GIVEN PROBLEM: Rewrite the data below with "Page size" swapped for "Canvas size" everywhere it occurs, leaving everything else unchanged.

LISTED ENTRIES:
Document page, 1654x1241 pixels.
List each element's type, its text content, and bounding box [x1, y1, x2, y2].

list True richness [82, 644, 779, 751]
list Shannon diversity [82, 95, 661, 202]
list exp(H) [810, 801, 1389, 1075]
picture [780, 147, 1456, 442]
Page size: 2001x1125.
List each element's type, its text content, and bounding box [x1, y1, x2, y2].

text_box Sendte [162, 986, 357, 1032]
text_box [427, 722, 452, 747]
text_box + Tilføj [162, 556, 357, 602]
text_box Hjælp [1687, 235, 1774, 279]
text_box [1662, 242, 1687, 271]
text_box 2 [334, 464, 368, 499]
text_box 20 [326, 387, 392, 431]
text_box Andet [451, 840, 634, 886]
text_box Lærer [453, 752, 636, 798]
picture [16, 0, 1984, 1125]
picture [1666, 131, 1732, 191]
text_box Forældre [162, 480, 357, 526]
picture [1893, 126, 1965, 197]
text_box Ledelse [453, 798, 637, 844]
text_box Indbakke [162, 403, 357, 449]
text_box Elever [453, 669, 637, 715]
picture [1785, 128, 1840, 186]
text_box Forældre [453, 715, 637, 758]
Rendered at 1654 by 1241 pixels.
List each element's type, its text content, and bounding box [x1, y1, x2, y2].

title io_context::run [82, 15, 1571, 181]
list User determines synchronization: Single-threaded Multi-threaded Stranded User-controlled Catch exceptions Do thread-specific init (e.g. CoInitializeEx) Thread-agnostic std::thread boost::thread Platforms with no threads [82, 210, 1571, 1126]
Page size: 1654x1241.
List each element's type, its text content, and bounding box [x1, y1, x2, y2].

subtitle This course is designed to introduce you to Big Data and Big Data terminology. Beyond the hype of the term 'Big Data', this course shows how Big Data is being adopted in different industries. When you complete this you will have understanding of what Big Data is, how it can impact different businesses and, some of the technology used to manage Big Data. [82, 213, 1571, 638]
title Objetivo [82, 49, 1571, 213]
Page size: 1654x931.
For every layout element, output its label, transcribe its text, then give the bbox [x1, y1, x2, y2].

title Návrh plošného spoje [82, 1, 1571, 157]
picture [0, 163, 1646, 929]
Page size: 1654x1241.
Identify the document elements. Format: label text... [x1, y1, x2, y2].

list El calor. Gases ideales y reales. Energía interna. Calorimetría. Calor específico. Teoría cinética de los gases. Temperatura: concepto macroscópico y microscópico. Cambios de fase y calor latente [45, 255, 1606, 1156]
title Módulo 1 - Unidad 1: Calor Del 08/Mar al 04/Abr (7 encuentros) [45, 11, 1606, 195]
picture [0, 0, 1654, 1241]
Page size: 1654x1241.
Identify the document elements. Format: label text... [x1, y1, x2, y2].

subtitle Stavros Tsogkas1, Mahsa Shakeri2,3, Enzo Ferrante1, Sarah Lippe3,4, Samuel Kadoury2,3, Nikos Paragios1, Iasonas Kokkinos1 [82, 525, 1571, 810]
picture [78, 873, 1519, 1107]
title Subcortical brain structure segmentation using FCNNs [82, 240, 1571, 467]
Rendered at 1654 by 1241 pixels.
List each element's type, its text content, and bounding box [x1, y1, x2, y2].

EXPECTED OUTPUT:
Document page, 1654x1241 pixels.
List each element's type, its text content, and bounding box [x1, y1, x2, y2].

list True richness [82, 644, 779, 751]
list Shannon diversity [82, 95, 661, 202]
list exp(H) [810, 801, 1389, 1075]
picture [780, 147, 1456, 442]
Canvas size: 2001x1125.
List each element's type, its text content, and bounding box [x1, y1, x2, y2].

text_box Sendte [162, 986, 357, 1032]
text_box [427, 722, 452, 747]
text_box + Tilføj [162, 556, 357, 602]
text_box Hjælp [1687, 235, 1774, 279]
text_box [1662, 242, 1687, 271]
text_box 2 [334, 464, 368, 499]
text_box 20 [326, 387, 392, 431]
text_box Andet [451, 840, 634, 886]
text_box Lærer [453, 752, 636, 798]
picture [16, 0, 1984, 1125]
picture [1666, 131, 1732, 191]
text_box Forældre [162, 480, 357, 526]
picture [1893, 126, 1965, 197]
text_box Ledelse [453, 798, 637, 844]
text_box Indbakke [162, 403, 357, 449]
text_box Elever [453, 669, 637, 715]
picture [1785, 128, 1840, 186]
text_box Forældre [453, 715, 637, 758]
Rendered at 1654 by 1241 pixels.
List each element's type, its text content, and bounding box [x1, y1, x2, y2].

title io_context::run [82, 15, 1571, 181]
list User determines synchronization: Single-threaded Multi-threaded Stranded User-controlled Catch exceptions Do thread-specific init (e.g. CoInitializeEx) Thread-agnostic std::thread boost::thread Platforms with no threads [82, 210, 1571, 1126]
Canvas size: 1654x1241.
List each element's type, its text content, and bounding box [x1, y1, x2, y2].

subtitle This course is designed to introduce you to Big Data and Big Data terminology. Beyond the hype of the term 'Big Data', this course shows how Big Data is being adopted in different industries. When you complete this you will have understanding of what Big Data is, how it can impact different businesses and, some of the technology used to manage Big Data. [82, 213, 1571, 638]
title Objetivo [82, 49, 1571, 213]
Canvas size: 1654x931.
For every layout element, output its label, transcribe its text, then give the bbox [x1, y1, x2, y2].

title Návrh plošného spoje [82, 1, 1571, 157]
picture [0, 163, 1646, 929]
Canvas size: 1654x1241.
Identify the document elements. Format: label text... [x1, y1, x2, y2].

list El calor. Gases ideales y reales. Energía interna. Calorimetría. Calor específico. Teoría cinética de los gases. Temperatura: concepto macroscópico y microscópico. Cambios de fase y calor latente [45, 255, 1606, 1156]
title Módulo 1 - Unidad 1: Calor Del 08/Mar al 04/Abr (7 encuentros) [45, 11, 1606, 195]
picture [0, 0, 1654, 1241]
Canvas size: 1654x1241.
Identify the document elements. Format: label text... [x1, y1, x2, y2].

subtitle Stavros Tsogkas1, Mahsa Shakeri2,3, Enzo Ferrante1, Sarah Lippe3,4, Samuel Kadoury2,3, Nikos Paragios1, Iasonas Kokkinos1 [82, 525, 1571, 810]
picture [78, 873, 1519, 1107]
title Subcortical brain structure segmentation using FCNNs [82, 240, 1571, 467]
Rendered at 1654 by 1241 pixels.
List each element's type, its text content, and bounding box [x1, y1, x2, y2].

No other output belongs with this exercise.